BEGIN DATASET ENTRIES

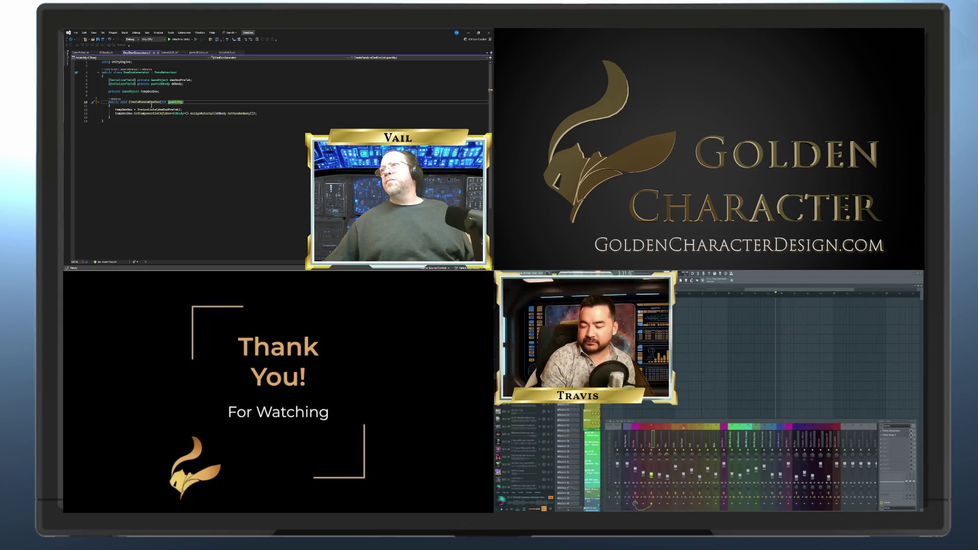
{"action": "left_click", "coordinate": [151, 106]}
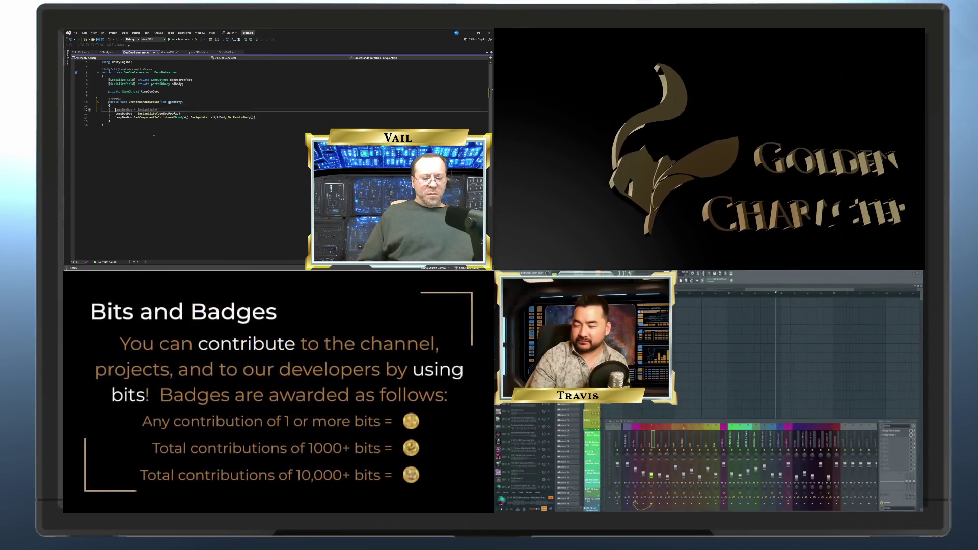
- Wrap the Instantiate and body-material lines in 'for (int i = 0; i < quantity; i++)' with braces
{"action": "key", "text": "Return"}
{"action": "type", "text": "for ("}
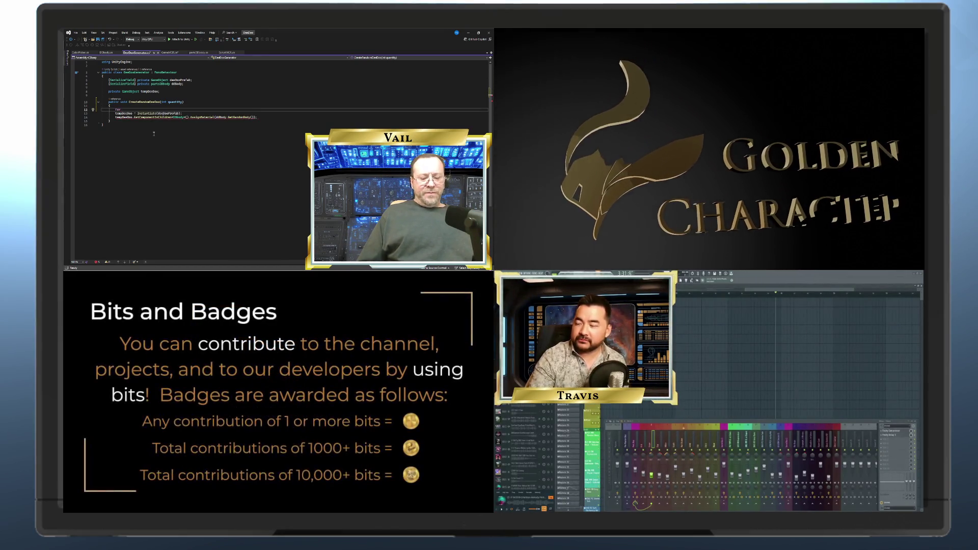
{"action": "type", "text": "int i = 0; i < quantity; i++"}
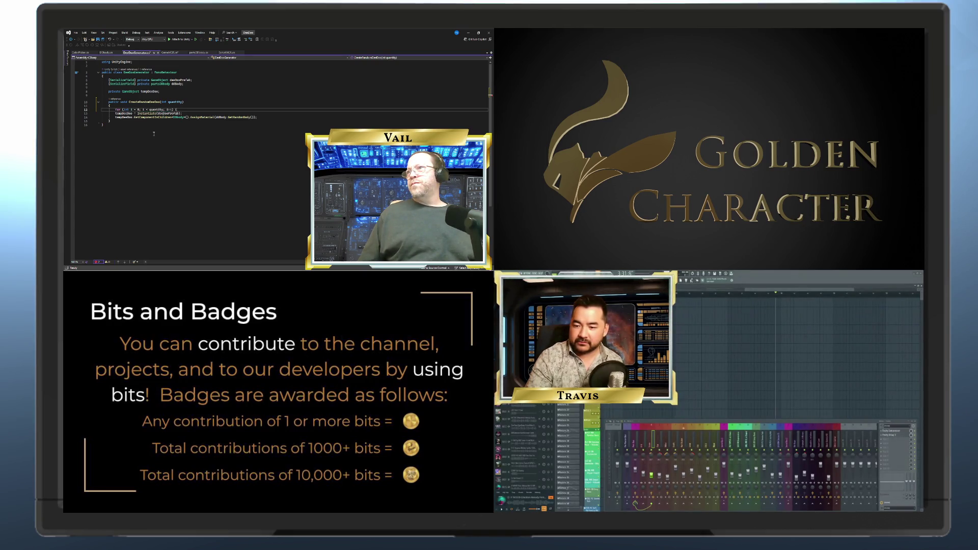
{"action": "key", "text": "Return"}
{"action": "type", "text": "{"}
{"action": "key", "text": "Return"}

END DATASET ENTRIES

__WORK REQUEST__. Write out each entry word for word, images excluded.

__OUTPUT__.
{"action": "left_click", "coordinate": [151, 106]}
- Wrap the Instantiate and body-material lines in 'for (int i = 0; i < quantity; i++)' with braces
{"action": "key", "text": "Return"}
{"action": "type", "text": "for ("}
{"action": "type", "text": "int i = 0; i < quantity; i++"}
{"action": "key", "text": "Return"}
{"action": "type", "text": "{"}
{"action": "key", "text": "Return"}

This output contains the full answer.